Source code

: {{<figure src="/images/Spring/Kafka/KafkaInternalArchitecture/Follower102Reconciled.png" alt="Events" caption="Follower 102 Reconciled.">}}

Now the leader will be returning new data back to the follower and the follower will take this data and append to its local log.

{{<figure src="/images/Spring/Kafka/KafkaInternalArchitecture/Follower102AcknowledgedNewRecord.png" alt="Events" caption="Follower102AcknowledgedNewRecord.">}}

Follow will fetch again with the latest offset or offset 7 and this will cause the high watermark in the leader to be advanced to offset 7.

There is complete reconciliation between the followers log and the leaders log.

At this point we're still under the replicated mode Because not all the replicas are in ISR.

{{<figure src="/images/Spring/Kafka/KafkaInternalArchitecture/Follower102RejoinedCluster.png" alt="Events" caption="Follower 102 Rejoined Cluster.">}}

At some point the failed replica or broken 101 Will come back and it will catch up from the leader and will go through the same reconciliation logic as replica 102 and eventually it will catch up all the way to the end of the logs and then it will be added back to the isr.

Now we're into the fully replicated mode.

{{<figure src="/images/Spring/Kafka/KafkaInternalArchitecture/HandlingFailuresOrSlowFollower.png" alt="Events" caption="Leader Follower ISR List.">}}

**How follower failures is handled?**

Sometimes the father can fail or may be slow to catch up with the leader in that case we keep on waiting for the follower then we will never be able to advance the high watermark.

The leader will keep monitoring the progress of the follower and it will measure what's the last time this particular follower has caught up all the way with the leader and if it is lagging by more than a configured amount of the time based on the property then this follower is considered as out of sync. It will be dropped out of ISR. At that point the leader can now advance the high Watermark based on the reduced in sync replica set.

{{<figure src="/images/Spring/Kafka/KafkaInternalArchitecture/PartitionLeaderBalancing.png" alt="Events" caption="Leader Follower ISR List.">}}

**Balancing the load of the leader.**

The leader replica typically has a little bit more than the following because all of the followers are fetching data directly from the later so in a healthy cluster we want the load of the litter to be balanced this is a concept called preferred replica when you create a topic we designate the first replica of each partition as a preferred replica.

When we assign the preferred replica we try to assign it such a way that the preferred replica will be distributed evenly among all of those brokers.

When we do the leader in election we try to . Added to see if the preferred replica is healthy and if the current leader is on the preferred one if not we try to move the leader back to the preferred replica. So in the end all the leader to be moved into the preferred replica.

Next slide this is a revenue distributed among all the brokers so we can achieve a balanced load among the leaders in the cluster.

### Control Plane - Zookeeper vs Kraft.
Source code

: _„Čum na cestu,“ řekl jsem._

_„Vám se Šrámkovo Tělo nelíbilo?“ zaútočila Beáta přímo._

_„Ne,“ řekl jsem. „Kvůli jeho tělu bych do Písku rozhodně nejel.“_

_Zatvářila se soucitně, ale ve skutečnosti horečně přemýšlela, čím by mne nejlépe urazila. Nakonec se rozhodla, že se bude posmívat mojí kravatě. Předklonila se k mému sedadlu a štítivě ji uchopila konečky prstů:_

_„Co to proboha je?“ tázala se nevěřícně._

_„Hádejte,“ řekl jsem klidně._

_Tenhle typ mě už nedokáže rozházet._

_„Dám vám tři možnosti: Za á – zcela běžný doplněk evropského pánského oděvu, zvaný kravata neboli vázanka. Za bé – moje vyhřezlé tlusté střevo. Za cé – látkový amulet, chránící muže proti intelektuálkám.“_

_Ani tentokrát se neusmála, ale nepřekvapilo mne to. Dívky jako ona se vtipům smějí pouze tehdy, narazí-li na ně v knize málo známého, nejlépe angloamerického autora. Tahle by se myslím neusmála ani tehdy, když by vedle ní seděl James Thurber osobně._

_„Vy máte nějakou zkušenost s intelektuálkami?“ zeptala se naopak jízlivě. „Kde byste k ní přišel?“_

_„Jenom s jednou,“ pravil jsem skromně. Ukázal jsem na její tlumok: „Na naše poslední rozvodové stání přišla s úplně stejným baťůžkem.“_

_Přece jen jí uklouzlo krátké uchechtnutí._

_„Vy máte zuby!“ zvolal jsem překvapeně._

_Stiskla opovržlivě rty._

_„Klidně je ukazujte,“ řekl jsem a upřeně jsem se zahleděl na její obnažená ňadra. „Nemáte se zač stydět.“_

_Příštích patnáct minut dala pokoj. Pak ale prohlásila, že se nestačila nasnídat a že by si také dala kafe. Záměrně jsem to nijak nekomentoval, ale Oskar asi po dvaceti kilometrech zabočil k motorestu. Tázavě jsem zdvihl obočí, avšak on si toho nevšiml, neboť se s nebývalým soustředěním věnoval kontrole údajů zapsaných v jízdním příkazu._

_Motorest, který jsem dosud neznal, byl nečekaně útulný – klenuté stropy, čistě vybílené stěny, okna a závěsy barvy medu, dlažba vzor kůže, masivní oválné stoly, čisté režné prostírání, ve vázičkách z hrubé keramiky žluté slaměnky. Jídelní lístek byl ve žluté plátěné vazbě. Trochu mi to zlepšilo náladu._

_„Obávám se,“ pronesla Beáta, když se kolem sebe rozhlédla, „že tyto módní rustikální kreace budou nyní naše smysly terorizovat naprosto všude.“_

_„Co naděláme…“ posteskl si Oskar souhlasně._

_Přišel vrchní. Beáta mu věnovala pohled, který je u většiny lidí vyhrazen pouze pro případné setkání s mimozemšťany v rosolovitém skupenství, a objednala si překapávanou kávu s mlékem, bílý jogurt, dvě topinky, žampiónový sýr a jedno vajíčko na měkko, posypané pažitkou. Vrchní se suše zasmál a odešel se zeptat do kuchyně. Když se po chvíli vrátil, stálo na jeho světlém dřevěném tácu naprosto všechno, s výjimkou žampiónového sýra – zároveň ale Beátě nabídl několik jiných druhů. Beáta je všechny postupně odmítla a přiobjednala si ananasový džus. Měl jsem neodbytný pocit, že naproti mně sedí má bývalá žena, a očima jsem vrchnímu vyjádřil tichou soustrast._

▶ _Instructions to follow_
Nothing should be dropped or changed, so repeat all of the entries exactly.

▶ _Task answer_
Source code

: {{<figure src="/images/Spring/Kafka/KafkaInternalArchitecture/Follower102Reconciled.png" alt="Events" caption="Follower 102 Reconciled.">}}

Now the leader will be returning new data back to the follower and the follower will take this data and append to its local log.

{{<figure src="/images/Spring/Kafka/KafkaInternalArchitecture/Follower102AcknowledgedNewRecord.png" alt="Events" caption="Follower102AcknowledgedNewRecord.">}}

Follow will fetch again with the latest offset or offset 7 and this will cause the high watermark in the leader to be advanced to offset 7.

There is complete reconciliation between the followers log and the leaders log.

At this point we're still under the replicated mode Because not all the replicas are in ISR.

{{<figure src="/images/Spring/Kafka/KafkaInternalArchitecture/Follower102RejoinedCluster.png" alt="Events" caption="Follower 102 Rejoined Cluster.">}}

At some point the failed replica or broken 101 Will come back and it will catch up from the leader and will go through the same reconciliation logic as replica 102 and eventually it will catch up all the way to the end of the logs and then it will be added back to the isr.

Now we're into the fully replicated mode.

{{<figure src="/images/Spring/Kafka/KafkaInternalArchitecture/HandlingFailuresOrSlowFollower.png" alt="Events" caption="Leader Follower ISR List.">}}

**How follower failures is handled?**

Sometimes the father can fail or may be slow to catch up with the leader in that case we keep on waiting for the follower then we will never be able to advance the high watermark.

The leader will keep monitoring the progress of the follower and it will measure what's the last time this particular follower has caught up all the way with the leader and if it is lagging by more than a configured amount of the time based on the property then this follower is considered as out of sync. It will be dropped out of ISR. At that point the leader can now advance the high Watermark based on the reduced in sync replica set.

{{<figure src="/images/Spring/Kafka/KafkaInternalArchitecture/PartitionLeaderBalancing.png" alt="Events" caption="Leader Follower ISR List.">}}

**Balancing the load of the leader.**

The leader replica typically has a little bit more than the following because all of the followers are fetching data directly from the later so in a healthy cluster we want the load of the litter to be balanced this is a concept called preferred replica when you create a topic we designate the first replica of each partition as a preferred replica.

When we assign the preferred replica we try to assign it such a way that the preferred replica will be distributed evenly among all of those brokers.

When we do the leader in election we try to . Added to see if the preferred replica is healthy and if the current leader is on the preferred one if not we try to move the leader back to the preferred replica. So in the end all the leader to be moved into the preferred replica.

Next slide this is a revenue distributed among all the brokers so we can achieve a balanced load among the leaders in the cluster.

### Control Plane - Zookeeper vs Kraft.
Source code

: _„Čum na cestu,“ řekl jsem._

_„Vám se Šrámkovo Tělo nelíbilo?“ zaútočila Beáta přímo._

_„Ne,“ řekl jsem. „Kvůli jeho tělu bych do Písku rozhodně nejel.“_

_Zatvářila se soucitně, ale ve skutečnosti horečně přemýšlela, čím by mne nejlépe urazila. Nakonec se rozhodla, že se bude posmívat mojí kravatě. Předklonila se k mému sedadlu a štítivě ji uchopila konečky prstů:_

_„Co to proboha je?“ tázala se nevěřícně._

_„Hádejte,“ řekl jsem klidně._

_Tenhle typ mě už nedokáže rozházet._

_„Dám vám tři možnosti: Za á – zcela běžný doplněk evropského pánského oděvu, zvaný kravata neboli vázanka. Za bé – moje vyhřezlé tlusté střevo. Za cé – látkový amulet, chránící muže proti intelektuálkám.“_

_Ani tentokrát se neusmála, ale nepřekvapilo mne to. Dívky jako ona se vtipům smějí pouze tehdy, narazí-li na ně v knize málo známého, nejlépe angloamerického autora. Tahle by se myslím neusmála ani tehdy, když by vedle ní seděl James Thurber osobně._

_„Vy máte nějakou zkušenost s intelektuálkami?“ zeptala se naopak jízlivě. „Kde byste k ní přišel?“_

_„Jenom s jednou,“ pravil jsem skromně. Ukázal jsem na její tlumok: „Na naše poslední rozvodové stání přišla s úplně stejným baťůžkem.“_

_Přece jen jí uklouzlo krátké uchechtnutí._

_„Vy máte zuby!“ zvolal jsem překvapeně._

_Stiskla opovržlivě rty._

_„Klidně je ukazujte,“ řekl jsem a upřeně jsem se zahleděl na její obnažená ňadra. „Nemáte se zač stydět.“_

_Příštích patnáct minut dala pokoj. Pak ale prohlásila, že se nestačila nasnídat a že by si také dala kafe. Záměrně jsem to nijak nekomentoval, ale Oskar asi po dvaceti kilometrech zabočil k motorestu. Tázavě jsem zdvihl obočí, avšak on si toho nevšiml, neboť se s nebývalým soustředěním věnoval kontrole údajů zapsaných v jízdním příkazu._

_Motorest, který jsem dosud neznal, byl nečekaně útulný – klenuté stropy, čistě vybílené stěny, okna a závěsy barvy medu, dlažba vzor kůže, masivní oválné stoly, čisté režné prostírání, ve vázičkách z hrubé keramiky žluté slaměnky. Jídelní lístek byl ve žluté plátěné vazbě. Trochu mi to zlepšilo náladu._

_„Obávám se,“ pronesla Beáta, když se kolem sebe rozhlédla, „že tyto módní rustikální kreace budou nyní naše smysly terorizovat naprosto všude.“_

_„Co naděláme…“ posteskl si Oskar souhlasně._

_Přišel vrchní. Beáta mu věnovala pohled, který je u většiny lidí vyhrazen pouze pro případné setkání s mimozemšťany v rosolovitém skupenství, a objednala si překapávanou kávu s mlékem, bílý jogurt, dvě topinky, žampiónový sýr a jedno vajíčko na měkko, posypané pažitkou. Vrchní se suše zasmál a odešel se zeptat do kuchyně. Když se po chvíli vrátil, stálo na jeho světlém dřevěném tácu naprosto všechno, s výjimkou žampiónového sýra – zároveň ale Beátě nabídl několik jiných druhů. Beáta je všechny postupně odmítla a přiobjednala si ananasový džus. Měl jsem neodbytný pocit, že naproti mně sedí má bývalá žena, a očima jsem vrchnímu vyjádřil tichou soustrast._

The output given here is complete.